Reproduce the entries below with every "Water Quality Monitoring Sensors" changed to "Water Quality Sensors". Keep everything else the same.

= SUPPLIED DATA =
○ ○ ○
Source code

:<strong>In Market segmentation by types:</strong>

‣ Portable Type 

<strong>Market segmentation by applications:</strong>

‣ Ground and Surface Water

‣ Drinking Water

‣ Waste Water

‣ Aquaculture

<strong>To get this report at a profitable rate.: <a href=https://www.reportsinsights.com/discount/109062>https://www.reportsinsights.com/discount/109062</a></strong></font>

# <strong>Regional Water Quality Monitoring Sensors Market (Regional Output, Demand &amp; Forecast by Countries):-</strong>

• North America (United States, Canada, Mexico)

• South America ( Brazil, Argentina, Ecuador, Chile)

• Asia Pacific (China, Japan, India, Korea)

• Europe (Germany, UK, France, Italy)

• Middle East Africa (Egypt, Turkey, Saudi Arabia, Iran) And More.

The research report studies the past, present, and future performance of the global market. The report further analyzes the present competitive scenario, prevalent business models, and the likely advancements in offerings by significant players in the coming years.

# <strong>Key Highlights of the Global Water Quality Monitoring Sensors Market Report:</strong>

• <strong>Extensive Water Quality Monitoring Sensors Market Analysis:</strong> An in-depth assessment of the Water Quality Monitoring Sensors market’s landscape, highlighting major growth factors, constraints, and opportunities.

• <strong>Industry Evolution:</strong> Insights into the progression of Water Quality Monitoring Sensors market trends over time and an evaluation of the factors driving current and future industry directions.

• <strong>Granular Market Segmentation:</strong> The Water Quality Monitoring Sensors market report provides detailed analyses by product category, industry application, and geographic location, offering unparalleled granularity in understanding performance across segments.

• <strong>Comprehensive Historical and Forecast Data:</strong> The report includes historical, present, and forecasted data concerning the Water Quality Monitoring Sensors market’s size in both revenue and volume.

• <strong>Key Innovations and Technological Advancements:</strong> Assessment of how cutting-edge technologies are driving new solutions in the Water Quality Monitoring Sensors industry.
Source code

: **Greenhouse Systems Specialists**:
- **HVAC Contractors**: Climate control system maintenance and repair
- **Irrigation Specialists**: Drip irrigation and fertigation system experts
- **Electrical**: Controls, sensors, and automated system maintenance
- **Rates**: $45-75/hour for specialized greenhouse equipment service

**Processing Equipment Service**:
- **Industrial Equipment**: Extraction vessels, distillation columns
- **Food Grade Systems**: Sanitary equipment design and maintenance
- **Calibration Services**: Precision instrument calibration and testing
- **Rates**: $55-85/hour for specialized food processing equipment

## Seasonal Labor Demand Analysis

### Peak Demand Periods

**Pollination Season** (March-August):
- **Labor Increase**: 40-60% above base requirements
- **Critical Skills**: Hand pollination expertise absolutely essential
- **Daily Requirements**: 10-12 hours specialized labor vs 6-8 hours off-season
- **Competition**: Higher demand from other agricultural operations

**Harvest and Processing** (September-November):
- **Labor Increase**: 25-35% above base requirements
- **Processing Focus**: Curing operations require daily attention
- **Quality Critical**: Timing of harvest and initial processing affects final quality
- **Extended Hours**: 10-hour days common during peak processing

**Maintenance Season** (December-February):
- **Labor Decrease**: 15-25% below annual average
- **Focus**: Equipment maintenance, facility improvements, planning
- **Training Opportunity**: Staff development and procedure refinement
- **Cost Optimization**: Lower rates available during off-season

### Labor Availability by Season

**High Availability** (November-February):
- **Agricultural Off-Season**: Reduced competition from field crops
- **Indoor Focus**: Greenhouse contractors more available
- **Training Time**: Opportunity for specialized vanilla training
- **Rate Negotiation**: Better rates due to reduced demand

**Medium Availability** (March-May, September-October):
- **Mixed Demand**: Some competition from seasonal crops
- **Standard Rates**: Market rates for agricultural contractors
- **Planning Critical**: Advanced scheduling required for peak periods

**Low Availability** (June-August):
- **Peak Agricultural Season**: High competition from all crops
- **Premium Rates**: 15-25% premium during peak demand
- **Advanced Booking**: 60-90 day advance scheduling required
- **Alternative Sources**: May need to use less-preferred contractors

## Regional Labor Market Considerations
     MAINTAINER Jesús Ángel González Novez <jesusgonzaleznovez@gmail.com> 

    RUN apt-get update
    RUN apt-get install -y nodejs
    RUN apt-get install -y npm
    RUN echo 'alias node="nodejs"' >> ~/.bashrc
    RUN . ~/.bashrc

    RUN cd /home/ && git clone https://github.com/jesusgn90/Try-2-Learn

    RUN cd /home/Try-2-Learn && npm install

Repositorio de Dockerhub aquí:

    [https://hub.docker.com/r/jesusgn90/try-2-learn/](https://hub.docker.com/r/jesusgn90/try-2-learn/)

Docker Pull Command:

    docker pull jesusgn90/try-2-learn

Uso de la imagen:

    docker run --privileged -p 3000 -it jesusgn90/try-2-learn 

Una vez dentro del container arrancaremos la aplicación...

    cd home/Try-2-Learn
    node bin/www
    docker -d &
○ ○ ○
= FINISHED TASK =
Source code

:<strong>In Market segmentation by types:</strong>

‣ Portable Type 

<strong>Market segmentation by applications:</strong>

‣ Ground and Surface Water

‣ Drinking Water

‣ Waste Water

‣ Aquaculture

<strong>To get this report at a profitable rate.: <a href=https://www.reportsinsights.com/discount/109062>https://www.reportsinsights.com/discount/109062</a></strong></font>

# <strong>Regional Water Quality Sensors Market (Regional Output, Demand &amp; Forecast by Countries):-</strong>

• North America (United States, Canada, Mexico)

• South America ( Brazil, Argentina, Ecuador, Chile)

• Asia Pacific (China, Japan, India, Korea)

• Europe (Germany, UK, France, Italy)

• Middle East Africa (Egypt, Turkey, Saudi Arabia, Iran) And More.

The research report studies the past, present, and future performance of the global market. The report further analyzes the present competitive scenario, prevalent business models, and the likely advancements in offerings by significant players in the coming years.

# <strong>Key Highlights of the Global Water Quality Sensors Market Report:</strong>

• <strong>Extensive Water Quality Sensors Market Analysis:</strong> An in-depth assessment of the Water Quality Sensors market’s landscape, highlighting major growth factors, constraints, and opportunities.

• <strong>Industry Evolution:</strong> Insights into the progression of Water Quality Sensors market trends over time and an evaluation of the factors driving current and future industry directions.

• <strong>Granular Market Segmentation:</strong> The Water Quality Sensors market report provides detailed analyses by product category, industry application, and geographic location, offering unparalleled granularity in understanding performance across segments.

• <strong>Comprehensive Historical and Forecast Data:</strong> The report includes historical, present, and forecasted data concerning the Water Quality Sensors market’s size in both revenue and volume.

• <strong>Key Innovations and Technological Advancements:</strong> Assessment of how cutting-edge technologies are driving new solutions in the Water Quality Sensors industry.
Source code

: **Greenhouse Systems Specialists**:
- **HVAC Contractors**: Climate control system maintenance and repair
- **Irrigation Specialists**: Drip irrigation and fertigation system experts
- **Electrical**: Controls, sensors, and automated system maintenance
- **Rates**: $45-75/hour for specialized greenhouse equipment service

**Processing Equipment Service**:
- **Industrial Equipment**: Extraction vessels, distillation columns
- **Food Grade Systems**: Sanitary equipment design and maintenance
- **Calibration Services**: Precision instrument calibration and testing
- **Rates**: $55-85/hour for specialized food processing equipment

## Seasonal Labor Demand Analysis

### Peak Demand Periods

**Pollination Season** (March-August):
- **Labor Increase**: 40-60% above base requirements
- **Critical Skills**: Hand pollination expertise absolutely essential
- **Daily Requirements**: 10-12 hours specialized labor vs 6-8 hours off-season
- **Competition**: Higher demand from other agricultural operations

**Harvest and Processing** (September-November):
- **Labor Increase**: 25-35% above base requirements
- **Processing Focus**: Curing operations require daily attention
- **Quality Critical**: Timing of harvest and initial processing affects final quality
- **Extended Hours**: 10-hour days common during peak processing

**Maintenance Season** (December-February):
- **Labor Decrease**: 15-25% below annual average
- **Focus**: Equipment maintenance, facility improvements, planning
- **Training Opportunity**: Staff development and procedure refinement
- **Cost Optimization**: Lower rates available during off-season

### Labor Availability by Season

**High Availability** (November-February):
- **Agricultural Off-Season**: Reduced competition from field crops
- **Indoor Focus**: Greenhouse contractors more available
- **Training Time**: Opportunity for specialized vanilla training
- **Rate Negotiation**: Better rates due to reduced demand

**Medium Availability** (March-May, September-October):
- **Mixed Demand**: Some competition from seasonal crops
- **Standard Rates**: Market rates for agricultural contractors
- **Planning Critical**: Advanced scheduling required for peak periods

**Low Availability** (June-August):
- **Peak Agricultural Season**: High competition from all crops
- **Premium Rates**: 15-25% premium during peak demand
- **Advanced Booking**: 60-90 day advance scheduling required
- **Alternative Sources**: May need to use less-preferred contractors

## Regional Labor Market Considerations
     MAINTAINER Jesús Ángel González Novez <jesusgonzaleznovez@gmail.com> 

    RUN apt-get update
    RUN apt-get install -y nodejs
    RUN apt-get install -y npm
    RUN echo 'alias node="nodejs"' >> ~/.bashrc
    RUN . ~/.bashrc

    RUN cd /home/ && git clone https://github.com/jesusgn90/Try-2-Learn

    RUN cd /home/Try-2-Learn && npm install

Repositorio de Dockerhub aquí:

    [https://hub.docker.com/r/jesusgn90/try-2-learn/](https://hub.docker.com/r/jesusgn90/try-2-learn/)

Docker Pull Command:

    docker pull jesusgn90/try-2-learn

Uso de la imagen:

    docker run --privileged -p 3000 -it jesusgn90/try-2-learn 

Una vez dentro del container arrancaremos la aplicación...

    cd home/Try-2-Learn
    node bin/www
    docker -d &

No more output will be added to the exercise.